[AVAILABLE DATA]

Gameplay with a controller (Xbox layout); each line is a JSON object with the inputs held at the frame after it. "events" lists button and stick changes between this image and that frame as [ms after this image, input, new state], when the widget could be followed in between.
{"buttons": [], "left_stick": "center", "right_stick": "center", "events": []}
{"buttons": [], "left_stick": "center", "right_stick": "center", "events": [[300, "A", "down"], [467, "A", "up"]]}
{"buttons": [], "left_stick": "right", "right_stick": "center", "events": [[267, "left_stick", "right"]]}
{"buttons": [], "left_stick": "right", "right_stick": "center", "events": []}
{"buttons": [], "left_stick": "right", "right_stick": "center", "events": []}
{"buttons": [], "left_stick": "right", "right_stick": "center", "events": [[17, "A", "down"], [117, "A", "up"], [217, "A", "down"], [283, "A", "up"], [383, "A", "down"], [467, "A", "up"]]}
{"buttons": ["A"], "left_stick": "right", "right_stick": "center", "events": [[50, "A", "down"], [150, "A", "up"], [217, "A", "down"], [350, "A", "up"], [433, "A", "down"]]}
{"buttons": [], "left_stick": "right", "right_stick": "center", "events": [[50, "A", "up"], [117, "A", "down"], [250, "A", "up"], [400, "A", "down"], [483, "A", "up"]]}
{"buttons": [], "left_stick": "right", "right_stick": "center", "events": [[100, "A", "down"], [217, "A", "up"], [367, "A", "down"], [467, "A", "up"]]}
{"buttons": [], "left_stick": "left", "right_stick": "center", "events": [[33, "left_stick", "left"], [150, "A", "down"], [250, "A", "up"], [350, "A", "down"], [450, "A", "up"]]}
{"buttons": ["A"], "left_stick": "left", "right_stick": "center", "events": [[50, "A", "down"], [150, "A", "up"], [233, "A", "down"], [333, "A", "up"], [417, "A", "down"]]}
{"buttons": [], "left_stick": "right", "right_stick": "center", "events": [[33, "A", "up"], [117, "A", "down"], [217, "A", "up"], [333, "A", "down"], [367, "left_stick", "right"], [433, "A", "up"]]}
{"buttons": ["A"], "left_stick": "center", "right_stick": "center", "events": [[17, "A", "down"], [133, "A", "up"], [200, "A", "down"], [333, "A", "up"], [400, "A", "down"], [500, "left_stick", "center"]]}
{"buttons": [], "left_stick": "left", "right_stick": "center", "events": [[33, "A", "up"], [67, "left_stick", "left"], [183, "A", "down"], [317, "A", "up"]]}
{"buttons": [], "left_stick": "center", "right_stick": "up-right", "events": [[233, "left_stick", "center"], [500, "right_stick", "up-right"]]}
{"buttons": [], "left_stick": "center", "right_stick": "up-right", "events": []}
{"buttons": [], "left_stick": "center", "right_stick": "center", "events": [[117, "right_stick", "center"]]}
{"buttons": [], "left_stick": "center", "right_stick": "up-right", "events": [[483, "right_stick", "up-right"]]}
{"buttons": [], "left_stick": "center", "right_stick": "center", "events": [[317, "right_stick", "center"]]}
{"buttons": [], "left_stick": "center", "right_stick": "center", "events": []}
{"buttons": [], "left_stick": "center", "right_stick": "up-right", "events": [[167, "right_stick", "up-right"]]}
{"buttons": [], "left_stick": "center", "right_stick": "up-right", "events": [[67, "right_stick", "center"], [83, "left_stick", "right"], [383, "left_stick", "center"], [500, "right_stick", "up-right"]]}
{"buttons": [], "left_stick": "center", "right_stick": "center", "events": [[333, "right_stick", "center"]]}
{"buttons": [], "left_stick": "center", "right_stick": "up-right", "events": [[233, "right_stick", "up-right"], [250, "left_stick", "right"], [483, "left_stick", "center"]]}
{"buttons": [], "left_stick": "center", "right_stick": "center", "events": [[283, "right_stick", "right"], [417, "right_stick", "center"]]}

[WHAT THE EXERCISE ASKS]
Everything in the material above should be output exactly.

[TASK ANSWER]
Gameplay with a controller (Xbox layout); each line is a JSON object with the inputs held at the frame after it. "events" lists button and stick changes between this image and that frame as [ms after this image, input, new state], when the widget could be followed in between.
{"buttons": [], "left_stick": "center", "right_stick": "center", "events": []}
{"buttons": [], "left_stick": "center", "right_stick": "center", "events": [[300, "A", "down"], [467, "A", "up"]]}
{"buttons": [], "left_stick": "right", "right_stick": "center", "events": [[267, "left_stick", "right"]]}
{"buttons": [], "left_stick": "right", "right_stick": "center", "events": []}
{"buttons": [], "left_stick": "right", "right_stick": "center", "events": []}
{"buttons": [], "left_stick": "right", "right_stick": "center", "events": [[17, "A", "down"], [117, "A", "up"], [217, "A", "down"], [283, "A", "up"], [383, "A", "down"], [467, "A", "up"]]}
{"buttons": ["A"], "left_stick": "right", "right_stick": "center", "events": [[50, "A", "down"], [150, "A", "up"], [217, "A", "down"], [350, "A", "up"], [433, "A", "down"]]}
{"buttons": [], "left_stick": "right", "right_stick": "center", "events": [[50, "A", "up"], [117, "A", "down"], [250, "A", "up"], [400, "A", "down"], [483, "A", "up"]]}
{"buttons": [], "left_stick": "right", "right_stick": "center", "events": [[100, "A", "down"], [217, "A", "up"], [367, "A", "down"], [467, "A", "up"]]}
{"buttons": [], "left_stick": "left", "right_stick": "center", "events": [[33, "left_stick", "left"], [150, "A", "down"], [250, "A", "up"], [350, "A", "down"], [450, "A", "up"]]}
{"buttons": ["A"], "left_stick": "left", "right_stick": "center", "events": [[50, "A", "down"], [150, "A", "up"], [233, "A", "down"], [333, "A", "up"], [417, "A", "down"]]}
{"buttons": [], "left_stick": "right", "right_stick": "center", "events": [[33, "A", "up"], [117, "A", "down"], [217, "A", "up"], [333, "A", "down"], [367, "left_stick", "right"], [433, "A", "up"]]}
{"buttons": ["A"], "left_stick": "center", "right_stick": "center", "events": [[17, "A", "down"], [133, "A", "up"], [200, "A", "down"], [333, "A", "up"], [400, "A", "down"], [500, "left_stick", "center"]]}
{"buttons": [], "left_stick": "left", "right_stick": "center", "events": [[33, "A", "up"], [67, "left_stick", "left"], [183, "A", "down"], [317, "A", "up"]]}
{"buttons": [], "left_stick": "center", "right_stick": "up-right", "events": [[233, "left_stick", "center"], [500, "right_stick", "up-right"]]}
{"buttons": [], "left_stick": "center", "right_stick": "up-right", "events": []}
{"buttons": [], "left_stick": "center", "right_stick": "center", "events": [[117, "right_stick", "center"]]}
{"buttons": [], "left_stick": "center", "right_stick": "up-right", "events": [[483, "right_stick", "up-right"]]}
{"buttons": [], "left_stick": "center", "right_stick": "center", "events": [[317, "right_stick", "center"]]}
{"buttons": [], "left_stick": "center", "right_stick": "center", "events": []}
{"buttons": [], "left_stick": "center", "right_stick": "up-right", "events": [[167, "right_stick", "up-right"]]}
{"buttons": [], "left_stick": "center", "right_stick": "up-right", "events": [[67, "right_stick", "center"], [83, "left_stick", "right"], [383, "left_stick", "center"], [500, "right_stick", "up-right"]]}
{"buttons": [], "left_stick": "center", "right_stick": "center", "events": [[333, "right_stick", "center"]]}
{"buttons": [], "left_stick": "center", "right_stick": "up-right", "events": [[233, "right_stick", "up-right"], [250, "left_stick", "right"], [483, "left_stick", "center"]]}
{"buttons": [], "left_stick": "center", "right_stick": "center", "events": [[283, "right_stick", "right"], [417, "right_stick", "center"]]}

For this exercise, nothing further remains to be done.